Getting information in this area has been limited, but with the restoration of power and internet over the past couple of days I've finally managed to get a better handle on what's going on, and of course to see the inevitable spin doctoring of politicians, journalists, and pundits.

(To those people I'd just like to say: It's a natural disaster, assholes. Quit trying to use it for political gain. I can't stand seeing people who, out of ignorance, stupidity, or poor ideology, keep trying to say "why aren't they doing such-and-such" and "why haven't they done so-and-so". They're doing everything humanly possible, and if bychance they're not using your idea (for I've often heard people say "why aren't they" when they are), it's probably because it can't be done right now. An area the size of the state of Wyoming has been partying like it's 1799 over the past week, and that simply doesn't allow for rapid response. I know how bad things were here, dozens of miles inland, and you don't. So don't go trying to pretend that Bush or Blanco or Barbour or whoever should've been able to personally lead a magic carpet ride of supplies to the affected areas within ten minutes when, in reality, it was bloody impossible to travel four miles away even here unless you walked, and carefully too.)

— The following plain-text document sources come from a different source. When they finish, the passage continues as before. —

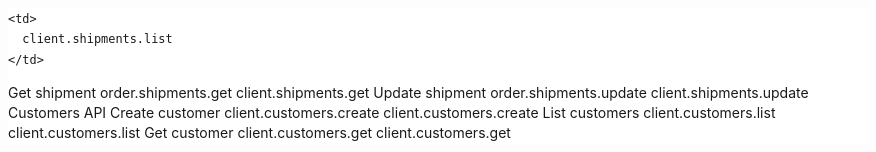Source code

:     <td>
      client.shipments.list
    </td>
  </tr>
  <tr>
    <td>
      Get shipment
    </td>
    <td>
      order.shipments.get
    </td>
    <td>
      client.shipments.get
    </td>
  </tr>
  <tr>
    <td>
      Update shipment
    </td>
    <td>
      order.shipments.update
    </td>
    <td>
      client.shipments.update
    </td>
  </tr>
  <tr>
    <td rowspan="7">
      Customers API
    </td>
    <td>
      Create customer
    </td>
    <td>
      client.customers.create
    </td>
    <td>
      client.customers.create
    </td>
  </tr>
  <tr>
    <td>
      List customers
    </td>
    <td>
      client.customers.list
    </td>
    <td>
      client.customers.list
    </td>
  </tr>
  <tr>
    <td>
      Get customer
    </td>
    <td>
      client.customers.get
    </td>
    <td>
      client.customers.get
    </td>
  </tr>
  <tr>
    <td>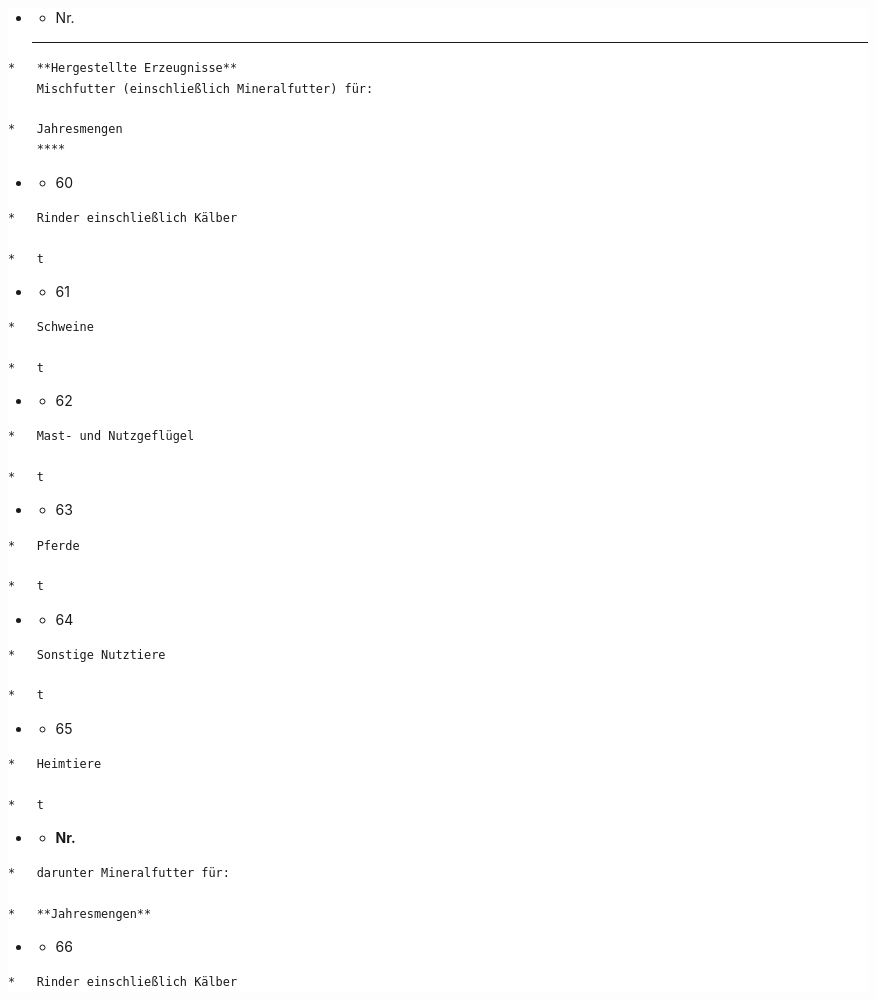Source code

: 


*    *   Nr.
        ****

    *   **Hergestellte Erzeugnisse**
        Mischfutter (einschließlich Mineralfutter) für:

    *   Jahresmengen
        ****


*    *   60

    *   Rinder einschließlich Kälber

    *   t


*    *   61

    *   Schweine

    *   t


*    *   62

    *   Mast- und Nutzgeflügel

    *   t


*    *   63

    *   Pferde

    *   t


*    *   64

    *   Sonstige Nutztiere

    *   t


*    *   65

    *   Heimtiere

    *   t




*    *   **Nr.**

    *   darunter Mineralfutter für:

    *   **Jahresmengen**


*    *   66

    *   Rinder einschließlich Kälber

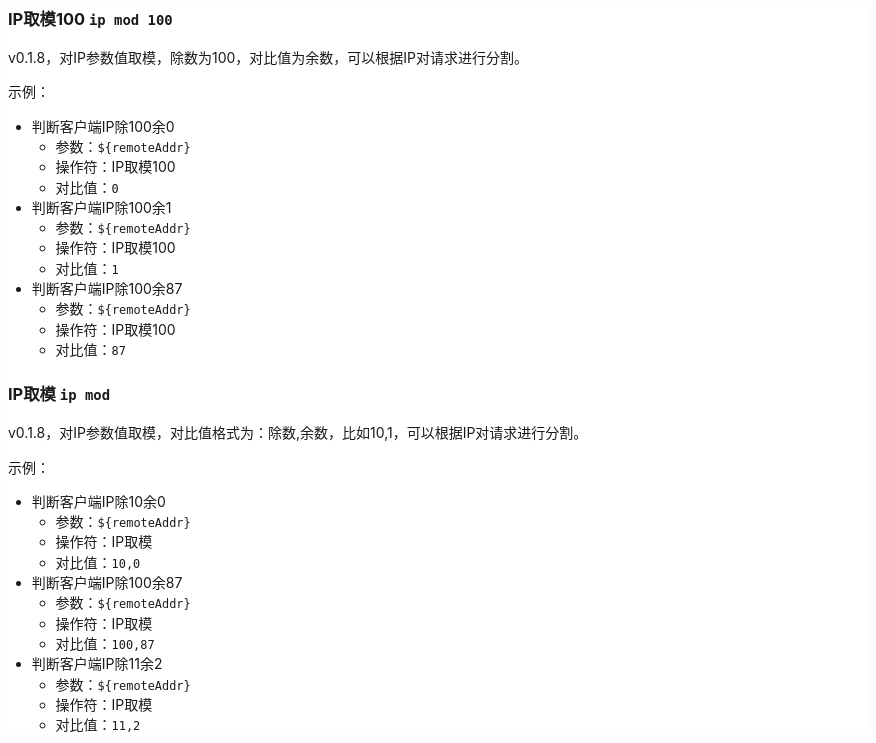 
### IP取模100 `ip mod 100`
v0.1.8，对IP参数值取模，除数为100，对比值为余数，可以根据IP对请求进行分割。

示例：
* 判断客户端IP除100余0
   * 参数：`${remoteAddr}`
   * 操作符：IP取模100
   * 对比值：`0`
* 判断客户端IP除100余1
   * 参数：`${remoteAddr}`
   * 操作符：IP取模100
   * 对比值：`1`
* 判断客户端IP除100余87
   * 参数：`${remoteAddr}`
   * 操作符：IP取模100
   * 对比值：`87`  

### IP取模 `ip mod`
v0.1.8，对IP参数值取模，对比值格式为：除数,余数，比如10,1，可以根据IP对请求进行分割。

示例：
* 判断客户端IP除10余0
   * 参数：`${remoteAddr}`
   * 操作符：IP取模
   * 对比值：`10,0`
* 判断客户端IP除100余87
   * 参数：`${remoteAddr}`
   * 操作符：IP取模
   * 对比值：`100,87`
* 判断客户端IP除11余2
   * 参数：`${remoteAddr}`
   * 操作符：IP取模
   * 对比值：`11,2`  
   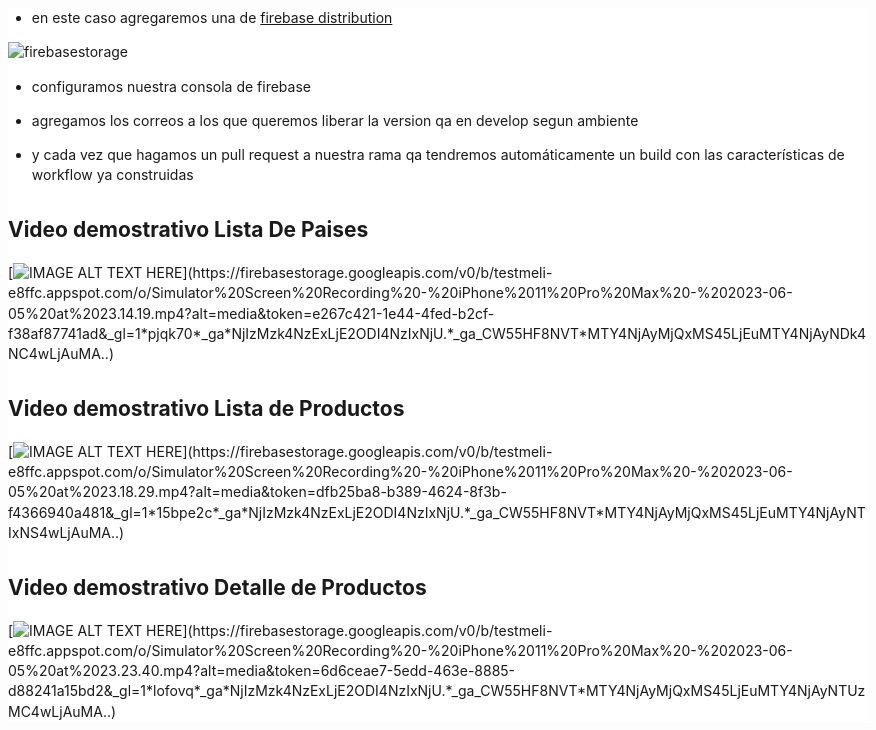 - en este caso agregaremos una de [firebase distribution](https://firebase.google.com/?gclid=CjwKCAjwq9mLBhB2EiwAuYdMtU3Cg_kLyrNm1v0lD4kAFiKr2atanP8hXV7_ifKCnyOyJ_uNDFPenBoC8NAQAvD_BwE&gclsrc=aw.ds)

![firebasestorage](https://firebasestorage.googleapis.com/v0/b/testyummy-26178.appspot.com/o/Captura%20de%20Pantalla%202021-10-26%20a%20la(s)%2012.27.45%20a.%C2%A0m..png?alt=media&token=8705c329-f616-484a-a26a-4bb627b0aa65)

- configuramos nuestra consola de firebase
- agregamos los correos a los que queremos liberar la version qa en develop segun ambiente


- y cada vez que hagamos un pull request a nuestra rama qa tendremos automáticamente un build con las características de workflow ya construidas

## Video demostrativo Lista De Paises

[![IMAGE ALT TEXT HERE](https://firebasestorage.googleapis.com/v0/b/testmeli-e8ffc.appspot.com/o/Simulator%20Screen%20Shot%20-%20iPhone%2011%20Pro%20Max%20-%202023-06-05%20at%2023.14.23.png?alt=media&token=47bf94d1-6b9c-46b6-ad40-02a1636c5586&_gl=1*xqqtzd*_ga*NjIzMzk4NzExLjE2ODI4NzIxNjU.*_ga_CW55HF8NVT*MTY4NjAyMjQxMS45LjEuMTY4NjAyNDkxNS4wLjAuMA..)](https://firebasestorage.googleapis.com/v0/b/testmeli-e8ffc.appspot.com/o/Simulator%20Screen%20Recording%20-%20iPhone%2011%20Pro%20Max%20-%202023-06-05%20at%2023.14.19.mp4?alt=media&token=e267c421-1e44-4fed-b2cf-f38af87741ad&_gl=1*pjqk70*_ga*NjIzMzk4NzExLjE2ODI4NzIxNjU.*_ga_CW55HF8NVT*MTY4NjAyMjQxMS45LjEuMTY4NjAyNDk4NC4wLjAuMA..)

## Video demostrativo Lista de Productos

[![IMAGE ALT TEXT HERE](https://firebasestorage.googleapis.com/v0/b/testmeli-e8ffc.appspot.com/o/Simulator%20Screen%20Shot%20-%20iPhone%2011%20Pro%20Max%20-%202023-06-05%20at%2023.17.16.png?alt=media&token=2cb00b1d-90f8-4b9a-b075-d0b832d45bbb&_gl=1*1cclkem*_ga*NjIzMzk4NzExLjE2ODI4NzIxNjU.*_ga_CW55HF8NVT*MTY4NjAyMjQxMS45LjEuMTY4NjAyNTE3My4wLjAuMA..)](https://firebasestorage.googleapis.com/v0/b/testmeli-e8ffc.appspot.com/o/Simulator%20Screen%20Recording%20-%20iPhone%2011%20Pro%20Max%20-%202023-06-05%20at%2023.18.29.mp4?alt=media&token=dfb25ba8-b389-4624-8f3b-f4366940a481&_gl=1*15bpe2c*_ga*NjIzMzk4NzExLjE2ODI4NzIxNjU.*_ga_CW55HF8NVT*MTY4NjAyMjQxMS45LjEuMTY4NjAyNTIxNS4wLjAuMA..)


## Video demostrativo Detalle de Productos

[![IMAGE ALT TEXT HERE](https://firebasestorage.googleapis.com/v0/b/testmeli-e8ffc.appspot.com/o/Simulator%20Screen%20Shot%20-%20iPhone%2011%20Pro%20Max%20-%202023-06-05%20at%2023.23.04.png?alt=media&token=990a4383-e334-40a5-8f3d-ad0554b2a3e0&_gl=1*kx02u8*_ga*NjIzMzk4NzExLjE2ODI4NzIxNjU.*_ga_CW55HF8NVT*MTY4NjAyMjQxMS45LjEuMTY4NjAyNTQ3OS4wLjAuMA..)](https://firebasestorage.googleapis.com/v0/b/testmeli-e8ffc.appspot.com/o/Simulator%20Screen%20Recording%20-%20iPhone%2011%20Pro%20Max%20-%202023-06-05%20at%2023.23.40.mp4?alt=media&token=6d6ceae7-5edd-463e-8885-d88241a15bd2&_gl=1*lofovq*_ga*NjIzMzk4NzExLjE2ODI4NzIxNjU.*_ga_CW55HF8NVT*MTY4NjAyMjQxMS45LjEuMTY4NjAyNTUzMC4wLjAuMA..)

The only part of the hurricane that is a "national disgrace" is the behavior of some in New Orleans who have abandoned all pretense of law or logic. I can certainly understand the police overseeing the gathering of supplies from a closed store, and even the raiding of a closed store for food and medical supplies if you have none, but people looting stores for TVs and Nikes are simple thieves. And frankly, when I heard that idiots were shooting at the rescue helicopters, my first thought was that they should just send in Apaches. Yes yes, I know that a lot of the people who were left in New Orleans were "disadvantaged", lesser-educated, and so on, but that's no excuse for shooting at the damned rescue chopper and you can't pretend that it is. We have an army for use against enemies foreign and domestic . . . I have no problem with its use in the latter case against street thugs trying to prevent rescue operations.

But I digress . . .

This hurricane was a historic event, and frankly I'm glad to have seen it with my own eyes. To my knowledge everyone I know in the affected areas is alive and well, and I personally suffered no appreciable damage. I think that's about the best outcome that anyone could hope for.